_Given instruction:_
Please answer these questions from the contributions summary below:
(a) What does the statistical high-level synthesis framework account for while performing power optimization?
(b) What kind of simulations are used to take statistical parameter variations into account when characterizing the architectural units?
(c) Against what are the various power-performance tradeoffs weighed?

_Document:_
The contributions of this paper, all relating to fast and effective high-level synthesis of nanoscale CMOS circuits, are in multiple forms as summarized below.

- A statistical high-level synthesis framework is presented that can perform different forms of power optimization while accounting for process variation.
- A novel methodology is proposed to characterize nano-CMOS based architectural components for gate-oxide leakage, subthreshold leakage, and dynamic power while simultaneously accounting for process variation. Statistical variations in the parameters are explicitly taken into account by using Monte Carlo simulations while characterizing the architectural units.

- We rovide a comparative and integrated perspective of various power-performance tradeoffs weighed against a nominal case, thus serving as a guideline to help designers take effective decisions. The interdependency of  $T_{ox}$ ,  $V_{th}$ , and  $V_{DD}$  scaling on various power (current) components is analyzed with and without process variation. Seven different cases, such as (1) only  $T_{ox}$  scaling, (2) only  $V_{th}$  scaling, (3) only  $V_{DD}$  scaling, (4) simultaneous  $T_{ox}$  and  $V_{th}$  scaling, (5) simultaneous  $T_{ox}$  and  $V_{DD}$  scaling, and (7) simultaneous  $T_{ox}$  and  $V_{th}$  and  $V_{DD}$  scaling, are analyzed for various forms of power dissipation.

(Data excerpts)

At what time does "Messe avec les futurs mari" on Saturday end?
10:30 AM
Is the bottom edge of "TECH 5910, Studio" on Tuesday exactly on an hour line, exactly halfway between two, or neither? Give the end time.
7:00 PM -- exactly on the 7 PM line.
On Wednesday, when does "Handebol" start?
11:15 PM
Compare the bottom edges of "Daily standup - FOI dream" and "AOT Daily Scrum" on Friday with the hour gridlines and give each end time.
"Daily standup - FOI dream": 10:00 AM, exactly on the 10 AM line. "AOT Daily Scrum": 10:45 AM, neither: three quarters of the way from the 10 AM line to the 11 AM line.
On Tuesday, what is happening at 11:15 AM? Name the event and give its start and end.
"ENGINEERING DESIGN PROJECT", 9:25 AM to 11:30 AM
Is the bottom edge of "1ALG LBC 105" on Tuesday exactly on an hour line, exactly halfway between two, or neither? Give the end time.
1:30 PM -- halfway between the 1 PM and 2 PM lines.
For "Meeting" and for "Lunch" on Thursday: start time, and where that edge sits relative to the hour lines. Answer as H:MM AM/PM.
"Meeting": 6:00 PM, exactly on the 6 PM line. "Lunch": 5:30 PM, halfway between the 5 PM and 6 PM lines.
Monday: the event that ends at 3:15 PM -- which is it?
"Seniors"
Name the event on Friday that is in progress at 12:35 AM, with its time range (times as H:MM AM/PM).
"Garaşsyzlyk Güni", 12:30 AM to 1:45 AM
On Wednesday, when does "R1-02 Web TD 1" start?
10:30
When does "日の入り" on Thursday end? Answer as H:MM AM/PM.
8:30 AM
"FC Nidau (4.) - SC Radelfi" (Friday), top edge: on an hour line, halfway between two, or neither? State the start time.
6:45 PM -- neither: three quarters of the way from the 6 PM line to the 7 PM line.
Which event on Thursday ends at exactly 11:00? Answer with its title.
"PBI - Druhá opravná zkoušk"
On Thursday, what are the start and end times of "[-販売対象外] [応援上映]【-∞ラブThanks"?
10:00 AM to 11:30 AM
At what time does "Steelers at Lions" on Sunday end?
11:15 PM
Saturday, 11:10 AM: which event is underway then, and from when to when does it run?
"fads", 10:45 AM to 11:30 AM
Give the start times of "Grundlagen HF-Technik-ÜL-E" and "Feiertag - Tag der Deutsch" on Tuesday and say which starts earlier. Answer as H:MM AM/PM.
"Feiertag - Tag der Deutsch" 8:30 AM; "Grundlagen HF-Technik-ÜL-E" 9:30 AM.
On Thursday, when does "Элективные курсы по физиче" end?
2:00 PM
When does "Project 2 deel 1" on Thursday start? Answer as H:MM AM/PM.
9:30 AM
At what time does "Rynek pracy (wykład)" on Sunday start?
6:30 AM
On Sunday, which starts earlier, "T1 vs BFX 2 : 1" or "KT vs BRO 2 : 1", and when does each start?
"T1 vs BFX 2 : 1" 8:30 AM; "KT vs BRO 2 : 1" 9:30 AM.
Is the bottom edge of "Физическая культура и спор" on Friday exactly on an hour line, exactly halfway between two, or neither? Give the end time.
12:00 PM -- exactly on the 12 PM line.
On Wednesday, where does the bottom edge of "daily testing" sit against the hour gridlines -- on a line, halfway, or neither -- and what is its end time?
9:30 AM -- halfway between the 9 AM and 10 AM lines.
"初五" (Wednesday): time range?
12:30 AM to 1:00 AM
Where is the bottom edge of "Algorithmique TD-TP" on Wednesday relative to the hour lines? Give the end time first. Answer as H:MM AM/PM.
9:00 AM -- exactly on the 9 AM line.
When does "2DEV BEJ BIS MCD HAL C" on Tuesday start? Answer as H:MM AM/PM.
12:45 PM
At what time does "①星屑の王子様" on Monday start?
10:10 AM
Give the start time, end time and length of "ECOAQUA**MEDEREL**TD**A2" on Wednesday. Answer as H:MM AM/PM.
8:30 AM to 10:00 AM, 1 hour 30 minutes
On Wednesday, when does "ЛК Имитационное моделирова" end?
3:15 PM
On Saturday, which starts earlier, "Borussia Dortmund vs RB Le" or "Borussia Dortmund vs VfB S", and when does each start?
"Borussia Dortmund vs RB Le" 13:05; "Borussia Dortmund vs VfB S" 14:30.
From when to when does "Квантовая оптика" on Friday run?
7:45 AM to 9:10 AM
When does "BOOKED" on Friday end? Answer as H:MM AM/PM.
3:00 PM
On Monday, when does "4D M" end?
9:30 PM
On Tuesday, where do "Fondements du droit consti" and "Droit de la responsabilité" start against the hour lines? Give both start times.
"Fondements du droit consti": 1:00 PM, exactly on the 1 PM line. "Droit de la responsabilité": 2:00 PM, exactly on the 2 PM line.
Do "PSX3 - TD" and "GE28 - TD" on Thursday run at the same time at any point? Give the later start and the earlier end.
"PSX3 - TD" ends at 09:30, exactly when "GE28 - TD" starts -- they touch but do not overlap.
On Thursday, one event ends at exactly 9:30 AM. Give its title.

_The result:_
(a) Process variation
(b) Monte Carlo simulations
(c) A nominal case